In the end, though, Rojack does achieve freedom. He gets away with murder but to be free of the consequences and the memories, he has to leave the America, supposedly the freest country in the world, and escape to Guatemala. He chose to follow the path of evil. He achieves freedom by running away from responsibility. It is a hollow victory. The American Dream for him has been reduced to nothing but a part of his past he wants to leave behind.

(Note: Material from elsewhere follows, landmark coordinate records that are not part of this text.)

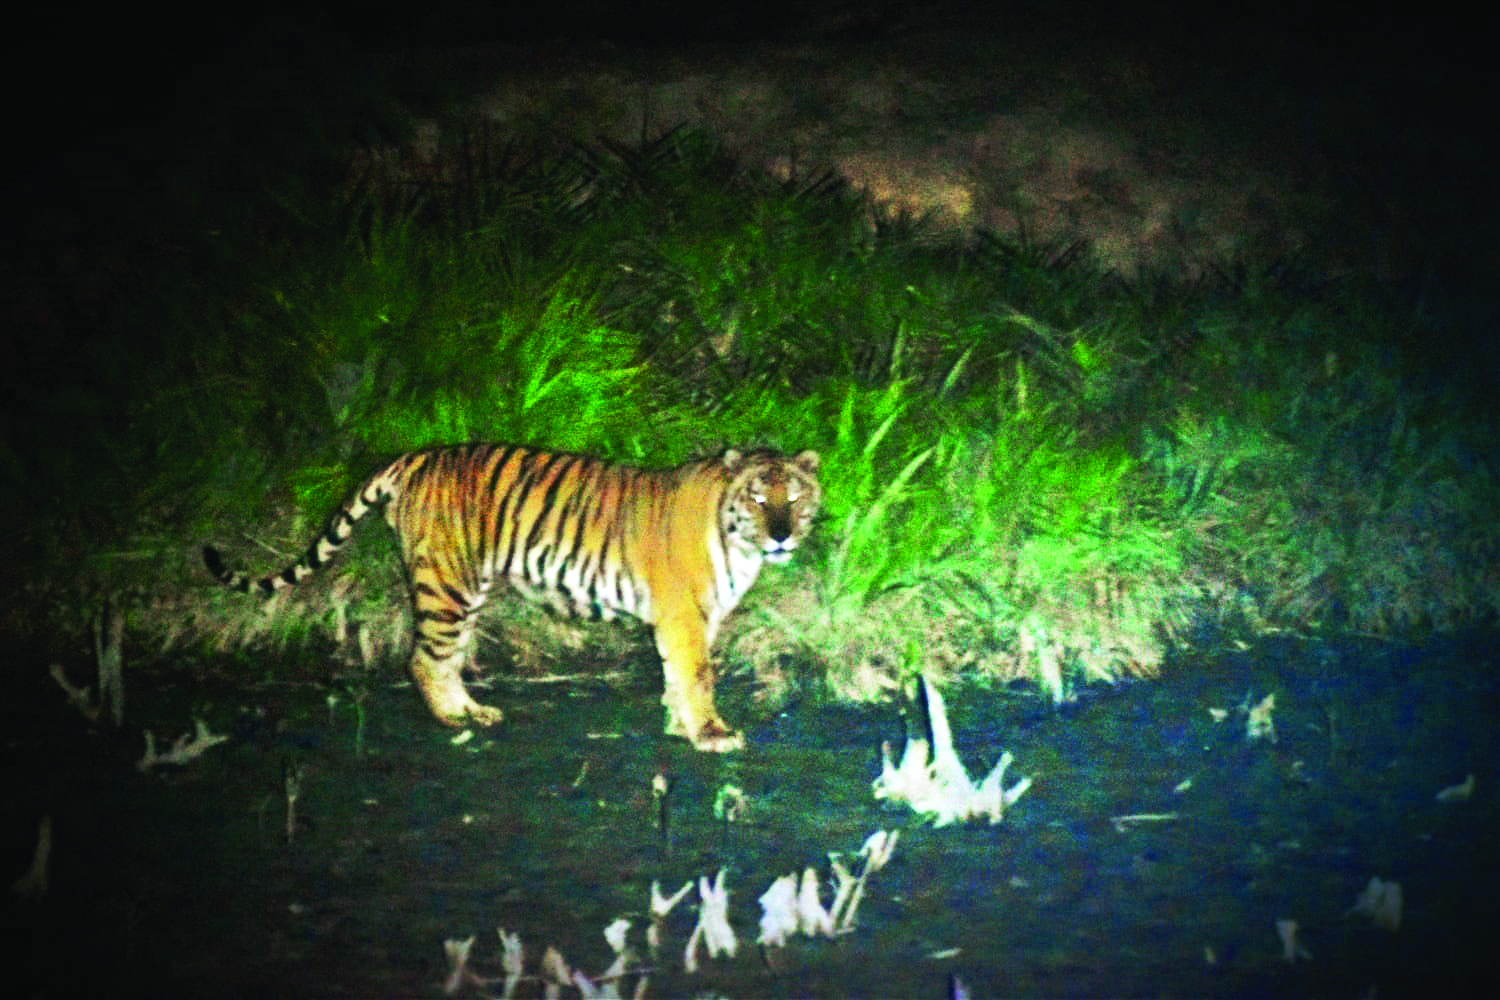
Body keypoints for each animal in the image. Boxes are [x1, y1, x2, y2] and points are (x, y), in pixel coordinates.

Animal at [203, 444, 821, 752]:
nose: (782, 534)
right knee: (424, 659)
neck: (739, 544)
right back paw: (455, 720)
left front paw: (679, 723)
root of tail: (415, 457)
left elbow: (680, 675)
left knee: (447, 657)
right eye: (759, 498)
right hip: (446, 585)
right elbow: (696, 674)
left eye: (793, 497)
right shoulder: (684, 614)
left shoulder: (700, 616)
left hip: (465, 589)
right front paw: (710, 734)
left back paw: (473, 710)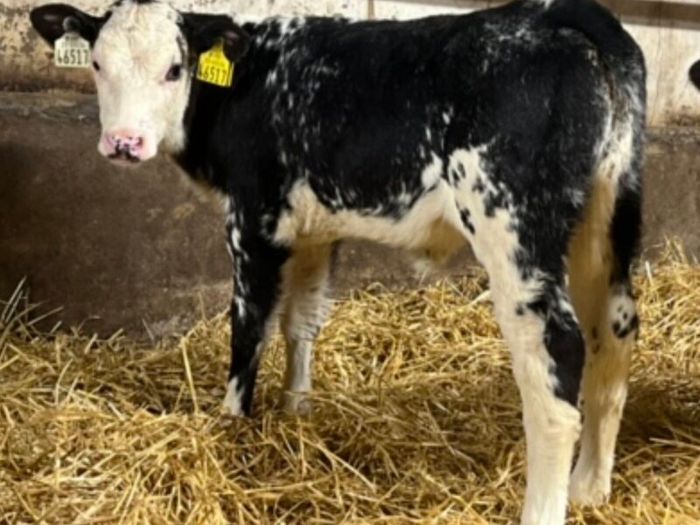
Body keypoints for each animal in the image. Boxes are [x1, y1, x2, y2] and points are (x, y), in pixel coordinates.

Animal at [30, 1, 646, 523]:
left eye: (174, 70)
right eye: (97, 63)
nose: (124, 143)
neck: (254, 81)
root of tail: (565, 15)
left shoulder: (253, 218)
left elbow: (248, 328)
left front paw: (232, 424)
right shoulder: (313, 229)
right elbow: (301, 320)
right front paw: (296, 408)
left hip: (514, 229)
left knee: (557, 353)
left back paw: (546, 505)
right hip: (605, 219)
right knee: (613, 333)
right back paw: (591, 487)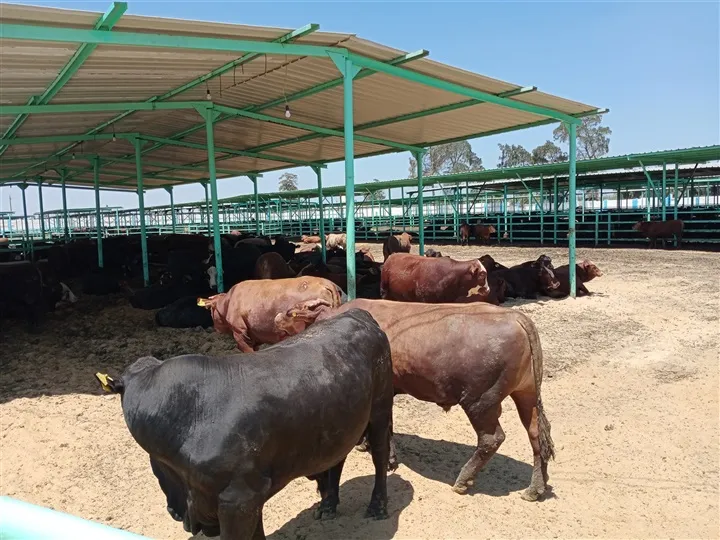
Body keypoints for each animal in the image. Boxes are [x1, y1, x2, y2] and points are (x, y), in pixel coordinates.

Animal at [95, 308, 394, 539]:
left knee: (380, 456)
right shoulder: (249, 497)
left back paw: (378, 507)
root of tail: (357, 313)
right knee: (337, 458)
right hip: (341, 422)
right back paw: (329, 505)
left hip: (381, 409)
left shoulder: (240, 498)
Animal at [274, 299, 555, 502]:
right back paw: (536, 488)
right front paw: (367, 444)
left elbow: (386, 426)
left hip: (480, 401)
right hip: (526, 394)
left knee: (491, 439)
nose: (276, 318)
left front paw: (387, 458)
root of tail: (516, 317)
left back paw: (463, 480)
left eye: (291, 312)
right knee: (537, 435)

In this novel, Norman Mailer juggles some important themes but it is a mixture of powerful and flawed writing. The subjective inner monologue of Stephen Rojack does a lot to carry the story. In a lot of ways, this inner voice expresses the whole significance of the book, more so than the events and plot twists but the stream-of-consciousness style varied widely from being brilliant to being vague. But the characters are well-drawn and indicate social issues that were fiercely debated at the time of its writing. Unfortunately, this also makes the novel a little dated. When Rojack brings Cherry to orgasm, Mailer is acknowledging a feminist issue that was on the table in its day. The meaning of this will probably go right over the heads of younger readers, but people who are knowledgeable about that time will recognize that the female orgasm was considered an important current issue in popular culture back then. In our times, after standards and mindsets have changed, it just unfairly comes off as sounding crude. The biggest problem with this novel, though, is that Mailer does not take it far enough. It is about a desperate man in the grips of despair but the narrative is too detached to really drive this point home effectively. Mailer was too stoic, too unemotional, too cold, and too macho to be able to plumb the depths of misery in this story so Rojack does not strike the reader as strongly as he should.

It is hard to imagine An American Dream being remembered as a classic novel. The themes and style are out of touch with the direction our society is heading in now. But it does have some elements that still make it worth reading. One question remains: why did Norman Mailer write this? In real life he stabbed his wife during a psychotic breakdown and spent a couple years in a psychiatric hospital. Fortunately, she survived. Mailer, however, lived in this shadow of this crime while struggling with mental illness for the rest of his life. Did Mailer write this in an attempt to come to terms with his own violence? On the surface, the answer appears to be no. Rojack shows no remorse. But Mailer also portrays Rojack as an antihero, an unhappy loser, living with symptoms of schizophrenia and psychosis. If you read this novel carefully, he almost sounds as if he is offering a quiet apology but this apology is too subtle for your average reader to see at first glance. Then again, maybe this theory is all wrong. Norman Mailer is dead and we can never ask him now.One thing is certain though, An American Dream is a critique of American masculinity and its problematic nature.


Mailer, Norman. An American Dream. Vintage International/Random House Inc., New York: 1997.